Great Neck North's Alexis Namdar takes her team to a...

Great Neck North's Alexis Namdar takes her team to a first place finish in the distance medley relay at the Massapequa Under the Lights track and field Invitational at Massapequa on Friday, May 12, 2017. Credit: Patrick E. McCarthy

Not only are the girls on the Great Neck North distance medley relay team fast runners, but they’re quick learners, too. Sometimes, victory in track and field is as much about adaptation as it is talent — and the foursome of Netta Mualem, Gabriella Burgos, Vera Cho and Alexis Namdar showed both at the Massapequa ‘Under the Lights’ meet at Massapequa High School Friday afternoon.

Both Mualem and Burgos ran relatively new distances, Mualem leading off with the 1,200-meter leg and Burgos following with the 400. Both kept the squad in contention and allowed Cho and Namdar to speed toward a 13 minute, 59.95 second finish.

“I’ve never really run a 1,200 before, so I was just trying to figure out how to run it,” Mualem, normally a 3,000 and 800-meter runner, said. “But, I felt good during the race . . . It’s a different style of running. You have to get used to shorter distance. I had to start out a little faster and try to get as far as I could.”

After putting her team in the lead, Mualem handed off to Burgos who, after spending most of her high school career as a distance runner, is finishing up her senior spring season running 400s. “For me, it’s about building up speed and maintaining it,” Burgos said of the biggest challenge to running the new length. “I’m used to having a lot of distance to be able to roll up to the speed and finish strong.”

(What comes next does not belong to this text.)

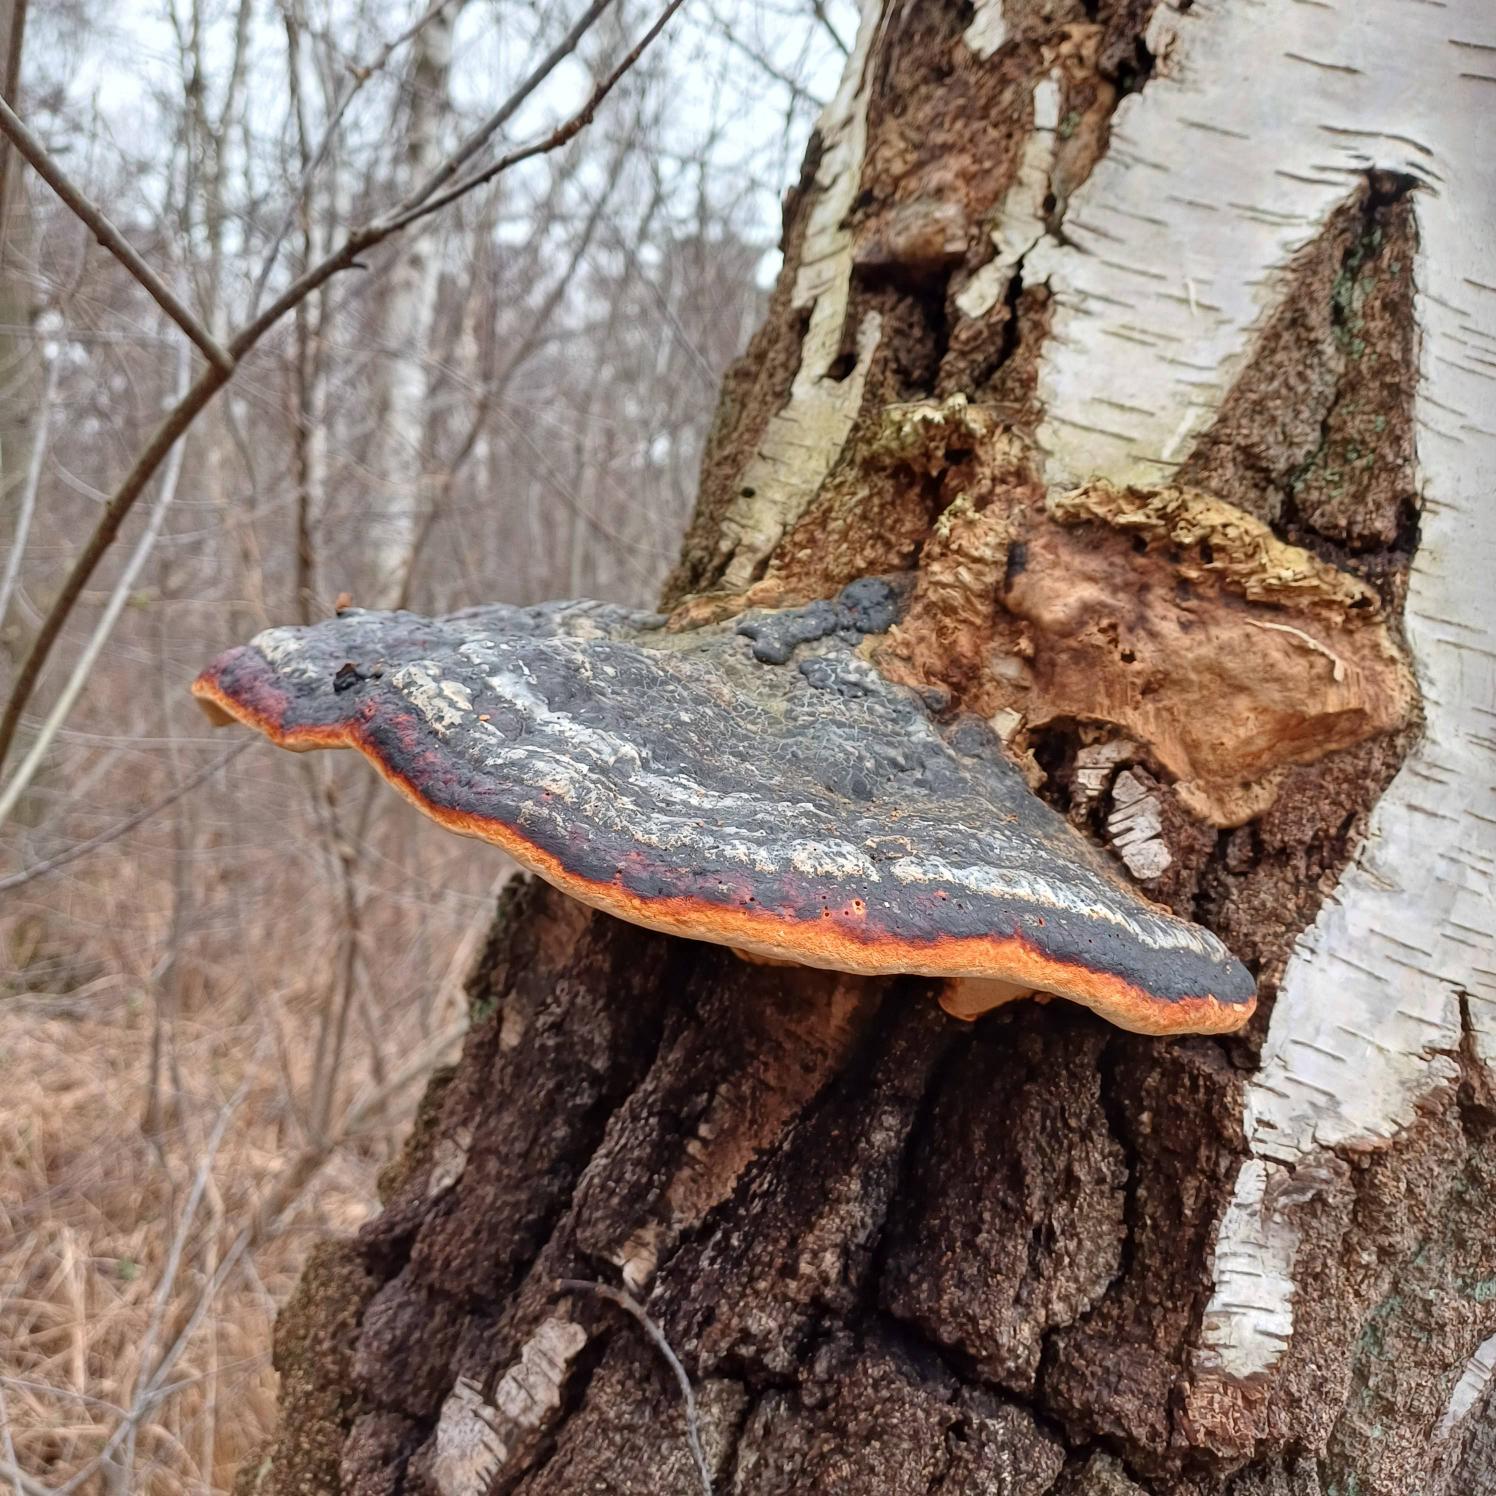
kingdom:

Burgos said it took her approximately a month to get the hang of that kind of speed. But, by Friday, she had it down pat. “Off the turn, I think I picked it up pretty well, and I had a strong finish,” Burgos said.

The final two legs saw a mad dash to the finish, with Namdar taking the lead early in her 1,600 anchor leg and holding on.

A dominant leadoff leg by Aidan Healy led St. John the Baptist to a runaway victory in the boys distance medley relay. Healy, along with Derrick Magwood, Kyle McCormack and Thomas Roulette, won in 11:00.53, more than thirty seconds faster than the field.

“I tried to start out pretty fast and then hold a good pace, just about 60 [seconds per lap],” Healy said. “Then, I tried to kick for the last lap and a half . . . The second I didn’t hear anyone’s footsteps behind me, I knew I had a pretty big lead.”

The group used the DMR, in part, to ramp up for next weekend’s CHSAA championships. Those championships are something that many on the current squad have been looking forward to since last spring, when St. John the Baptist was awarded the team title, only to have it taken away from them less than an hour later when a scorers error revealed that St. Anthony’s had won by a fraction of a point.

“This is just the beginning,” Magwood, who will run the 400 at the league championships next week, said. “I just want to win to make up for last year.”

In the field, Valley Stream North’s Tyler John won both the boys long jump (21 feet, 11 inches) and triple jump (44-0). St. Anthony’s Jason Wright won the shot put, tossing 48-3 and Massapequa’s Brittney Membreno won the girls discus with a toss of 115-6.